First up, a ship called A Whale. (h/t Patterico).
No doubt motivated by PROFIT, and totally on spec (without even any assurance they will be allowed to employ their vessel) entrepreneurial people (foreign devils, in this case) have spent fairly huge sums to invent, innovate, move, and out-fit a large tanker (re-cycling in the process on a massive scale) to come to the aid of our Gulf Coast. The vessel would be the largest of its kind in the Gulf, and capable of skimming 500 thousand bbls of oiled water a day. BUT...
Environmental Protection Agency approval is required because some of the seawater returned to the Gulf would have traces of oil.
The Coast Guard, which has received more than 2,000 cleanup proposals, said the supertanker skimmer had survived a preliminary review and was being studied further.
Capt. Ron LaBrec said that initial review involves a number of government agencies, including the EPA.
One question, he said, is: "Will a large vessel like this be able to operate this in this kind of area?"
If the ship passes the additional review, its owners could then negotiate terms with BP. He could not provide an estimated timetable for the review would be completed.
The company said it also needs a waiver of the 1920 Jones Act, which limits the activities of foreign-flagged ships in coastal U.S. waters. The A Whale is Liberian-flagged vessel.So, we have people from all over the globe, investing their money in hopes of making more, ready, willing, and able to come to our aid with technology both old and new. And the primary impediment is our government, with its perverse incentives.
Second; centrifuges work! (Duh)
Centrifuges are used to separate things with different physical characteristics, mostly their specific gravity. They've been doing that for the longest, and it isn't exactly rocket science. Still, apparently the Costner centrifuge DOES present some novel features...which work!
Again, a story of people investing their money, their genius, and their life to bring the world something that works...and expecting to be paid for it. They succeed, and produce a boon to mankind. BUT...
One obstacle, he said, was that although his machines are effective, the water they discharge is still more contaminated than environmental regulations allow. He could not get spill-response companies interested in his machines, he said, without a federal stamp of approval.
Research is hampered in other ways. For example, there is only one place in the United States — a center in New Jersey operated by the Minerals Management Service — where cleanup technologies can be tested, at full scale, on spilled oil. Other countries, notably Norway and Canada, allow occasional testing involving intentional spills into the environment, although only after an exhaustive permitting process.
In the United States, just obtaining oil for use in small-scale laboratory research can be extremely difficult, said Scott Pegau, research program director of the Oil Spill Recovery Institute, a research center established in Cordova, Alaska, after the Exxon Valdez spill. Mr.
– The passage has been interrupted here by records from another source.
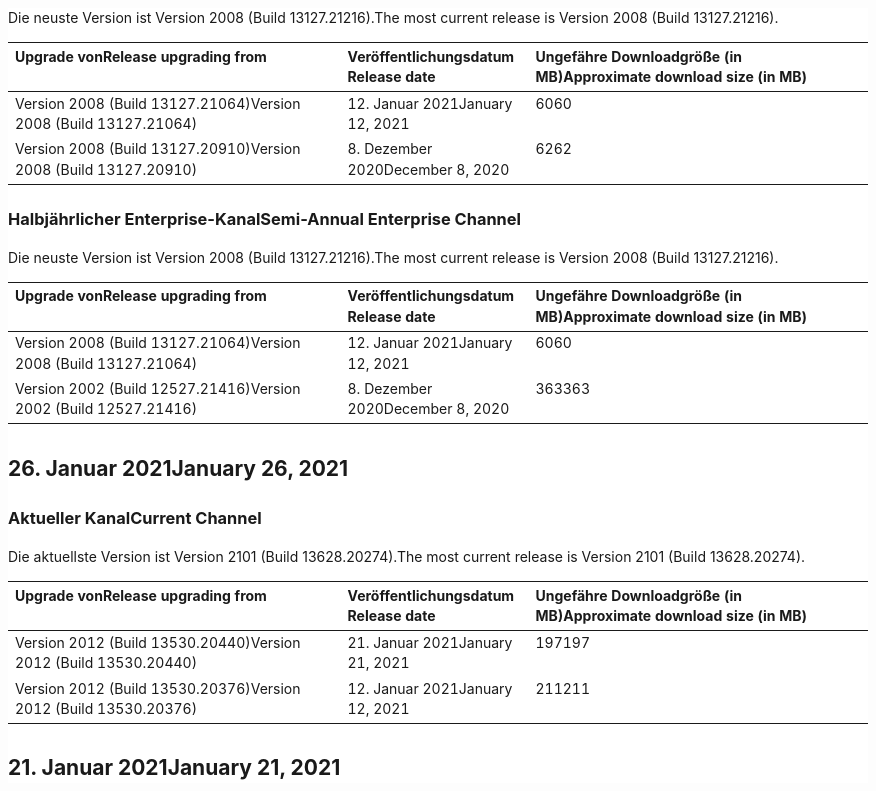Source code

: <span data-ttu-id="8f69b-498">Die neuste Version ist Version 2008 (Build 13127.21216).</span><span class="sxs-lookup"><span data-stu-id="8f69b-498">The most current release is Version 2008 (Build 13127.21216).</span></span>

|<span data-ttu-id="8f69b-499">**Upgrade von**</span><span class="sxs-lookup"><span data-stu-id="8f69b-499">**Release upgrading from**</span></span>|<span data-ttu-id="8f69b-500">**Veröffentlichungsdatum**</span><span class="sxs-lookup"><span data-stu-id="8f69b-500">**Release date**</span></span>|<span data-ttu-id="8f69b-501">**Ungefähre Downloadgröße (in MB)**</span><span class="sxs-lookup"><span data-stu-id="8f69b-501">**Approximate download size (in MB)**</span></span>|
|:-----|:-----|:-----|
|<span data-ttu-id="8f69b-502">Version 2008 (Build 13127.21064)</span><span class="sxs-lookup"><span data-stu-id="8f69b-502">Version 2008 (Build 13127.21064)</span></span> <br/> |<span data-ttu-id="8f69b-503">12. Januar 2021</span><span class="sxs-lookup"><span data-stu-id="8f69b-503">January 12, 2021</span></span> <br/> |<span data-ttu-id="8f69b-504">60</span><span class="sxs-lookup"><span data-stu-id="8f69b-504">60</span></span><br/> |
|<span data-ttu-id="8f69b-505">Version 2008 (Build 13127.20910)</span><span class="sxs-lookup"><span data-stu-id="8f69b-505">Version 2008 (Build 13127.20910)</span></span> <br/> |<span data-ttu-id="8f69b-506">8. Dezember 2020</span><span class="sxs-lookup"><span data-stu-id="8f69b-506">December 8, 2020</span></span> <br/> |<span data-ttu-id="8f69b-507">62</span><span class="sxs-lookup"><span data-stu-id="8f69b-507">62</span></span><br/> |


### <a name="semi-annual-enterprise-channel"></a><span data-ttu-id="8f69b-508">Halbjährlicher Enterprise-Kanal</span><span class="sxs-lookup"><span data-stu-id="8f69b-508">Semi-Annual Enterprise Channel</span></span>

<span data-ttu-id="8f69b-509">Die neuste Version ist Version 2008 (Build 13127.21216).</span><span class="sxs-lookup"><span data-stu-id="8f69b-509">The most current release is Version 2008 (Build 13127.21216).</span></span>

|<span data-ttu-id="8f69b-510">**Upgrade von**</span><span class="sxs-lookup"><span data-stu-id="8f69b-510">**Release upgrading from**</span></span>|<span data-ttu-id="8f69b-511">**Veröffentlichungsdatum**</span><span class="sxs-lookup"><span data-stu-id="8f69b-511">**Release date**</span></span>|<span data-ttu-id="8f69b-512">**Ungefähre Downloadgröße (in MB)**</span><span class="sxs-lookup"><span data-stu-id="8f69b-512">**Approximate download size (in MB)**</span></span>|
|:-----|:-----|:-----|
|<span data-ttu-id="8f69b-513">Version 2008 (Build 13127.21064)</span><span class="sxs-lookup"><span data-stu-id="8f69b-513">Version 2008 (Build 13127.21064)</span></span> <br/> |<span data-ttu-id="8f69b-514">12. Januar 2021</span><span class="sxs-lookup"><span data-stu-id="8f69b-514">January 12, 2021</span></span> <br/> |<span data-ttu-id="8f69b-515">60</span><span class="sxs-lookup"><span data-stu-id="8f69b-515">60</span></span><br/> |
|<span data-ttu-id="8f69b-516">Version 2002 (Build 12527.21416)</span><span class="sxs-lookup"><span data-stu-id="8f69b-516">Version 2002 (Build 12527.21416)</span></span> <br/> |<span data-ttu-id="8f69b-517">8. Dezember 2020</span><span class="sxs-lookup"><span data-stu-id="8f69b-517">December 8, 2020</span></span> <br/> |<span data-ttu-id="8f69b-518">363</span><span class="sxs-lookup"><span data-stu-id="8f69b-518">363</span></span><br/> |


[//]: # (INHALTE NICHT ENTFERNEN ENDE 9. Februar 2021)




## <a name="january-26-2021"></a><span data-ttu-id="8f69b-520">26. Januar 2021</span><span class="sxs-lookup"><span data-stu-id="8f69b-520">January 26, 2021</span></span>

[//]: # (INHALTE NICHT ENTFERNEN START 26. Januar 2021)

### <a name="current-channel"></a><span data-ttu-id="8f69b-522">Aktueller Kanal</span><span class="sxs-lookup"><span data-stu-id="8f69b-522">Current Channel</span></span>

<span data-ttu-id="8f69b-523">Die aktuellste Version ist Version 2101 (Build 13628.20274).</span><span class="sxs-lookup"><span data-stu-id="8f69b-523">The most current release is Version 2101 (Build 13628.20274).</span></span>

|<span data-ttu-id="8f69b-524">**Upgrade von**</span><span class="sxs-lookup"><span data-stu-id="8f69b-524">**Release upgrading from**</span></span>|<span data-ttu-id="8f69b-525">**Veröffentlichungsdatum**</span><span class="sxs-lookup"><span data-stu-id="8f69b-525">**Release date**</span></span>|<span data-ttu-id="8f69b-526">**Ungefähre Downloadgröße (in MB)**</span><span class="sxs-lookup"><span data-stu-id="8f69b-526">**Approximate download size (in MB)**</span></span>|
|:-----|:-----|:-----|
|<span data-ttu-id="8f69b-527">Version 2012 (Build 13530.20440)</span><span class="sxs-lookup"><span data-stu-id="8f69b-527">Version 2012 (Build 13530.20440)</span></span> <br/> |<span data-ttu-id="8f69b-528">21. Januar 2021</span><span class="sxs-lookup"><span data-stu-id="8f69b-528">January 21, 2021</span></span> <br/> |<span data-ttu-id="8f69b-529">197</span><span class="sxs-lookup"><span data-stu-id="8f69b-529">197</span></span><br/> |
|<span data-ttu-id="8f69b-530">Version 2012 (Build 13530.20376)</span><span class="sxs-lookup"><span data-stu-id="8f69b-530">Version 2012 (Build 13530.20376)</span></span> <br/> |<span data-ttu-id="8f69b-531">12. Januar 2021</span><span class="sxs-lookup"><span data-stu-id="8f69b-531">January 12, 2021</span></span> <br/> |<span data-ttu-id="8f69b-532">211</span><span class="sxs-lookup"><span data-stu-id="8f69b-532">211</span></span><br/> |


[//]: # (INHALTE NICHT ENTFERNEN ENDE 26. Januar 2021)

## <a name="january-21-2021"></a><span data-ttu-id="8f69b-534">21. Januar 2021</span><span class="sxs-lookup"><span data-stu-id="8f69b-534">January 21, 2021</span></span>


[//]: # (NICHT ENTFERNEN)
[//]: # (PROGNOSEINHALT NICHT ENTFERNEN START)
[//]: # (PROGNOSEINHALT NICHT ENTFERNEN ENDE)
[//]: # (INHALTE NICHT ENTFERNEN START 29. Juni 2021)
[//]: # (INHALTE NICHT ENTFERNEN ENDE 29. Juni 2021)
[//]: # (INHALTE NICHT ENTFERNEN START 18. Juni 2021)
[//]: # (INHALTE NICHT ENTFERNEN ENDE 18. Juni 2021)
[//]: # (INHALTE NICHT ENTFERNEN START 8. Juni 2021)
[//]: # (INHALTE NICHT ENTFERNEN ENDE 8. Juni 2021)
[//]: # (INHALT NICHT ENTFERNEN START 24. Mai 2021)
[//]: # (INHALT NICHT ENTFERNEN ENDE 24. Mai 2021)
[//]: # (INHALT NICHT ENTFERNEN START18. Mai 2021)
[//]: # (INHALT NICHT ENTFERNEN ENDE18. Mai 2021)
[//]: # (INHALT NICHT ENTFERNEN START11. Mai 2021)
[//]: # (INHALT NICHT ENTFERNEN ENDE11. Mai 2021)
[//]: # (INHALT NICHT ENTFERNEN START29. April 2021)
[//]: # (INHALT NICHT ENTFERNEN ENDE29. April 2021)
[//]: # (INHALT NICHT ENTFERNEN START23. April 2021)
[//]: # (INHALT NICHT ENTFERNEN ENDE23. April 2021)
[//]: # (INHALT NICHT ENTFERNEN START13. April 2021)
[//]: # (INHALT NICHT ENTFERNEN ENDE13. April 2021)
[//]: # (INHALT NICHT ENTFERNEN START2. April 2021)
[//]: # (INHALT NICHT ENTFERNEN ENDE2. April 2021)
[//]: # (INHALT NICHT ENTFERNEN START30. März 2021)
[//]: # (INHALT NICHT ENTFERNEN ENDE30. März 2021)
[//]: # (INHALT NICHT ENTFERNEN START18. März 2021)
[//]: # (INHALT NICHT ENTFERNEN ENDE18. März 2021)
[//]: # (INHALTE NICHT ENTFERNEN START 9. Februar 2021)
[//]: # (INHALT NICHT ENTFERNEN START1. März 2021)
[//]: # (INHALT NICHT ENTFERNEN ENDE1. März 2021)
[//]: # (INHALTE NICHT ENTFERNEN START 17. Februar 2021)
[//]: # (INHALTE NICHT ENTFERNEN ENDE 17. Februar 2021)
[//]: # (INHALTE NICHT ENTFERNEN START 9. Februar 2021)
[//]: # (INHALTE NICHT ENTFERNEN START 21. Januar 2021)
[//]: # (INHALTE NICHT ENTFERNEN ENDE 21. Januar 2021)
[//]: # (INHALTE NICHT ENTFERNEN START 12. Januar 2021)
Pegau said it recently took him months to obtain less than a gallon of crude.Again, the technology does not...cannot...assure that ALL taint of ANY petroleum fraction will be removed...so NONE of it gets removed.
And, please observe, leadership from the Obami would look like this: "Unless you can make a case for allowing oil to hit our coastline, I will expect your agency to waive any red tape during this crisis". See how simple leadership would be...if Obama really wanted an effective response?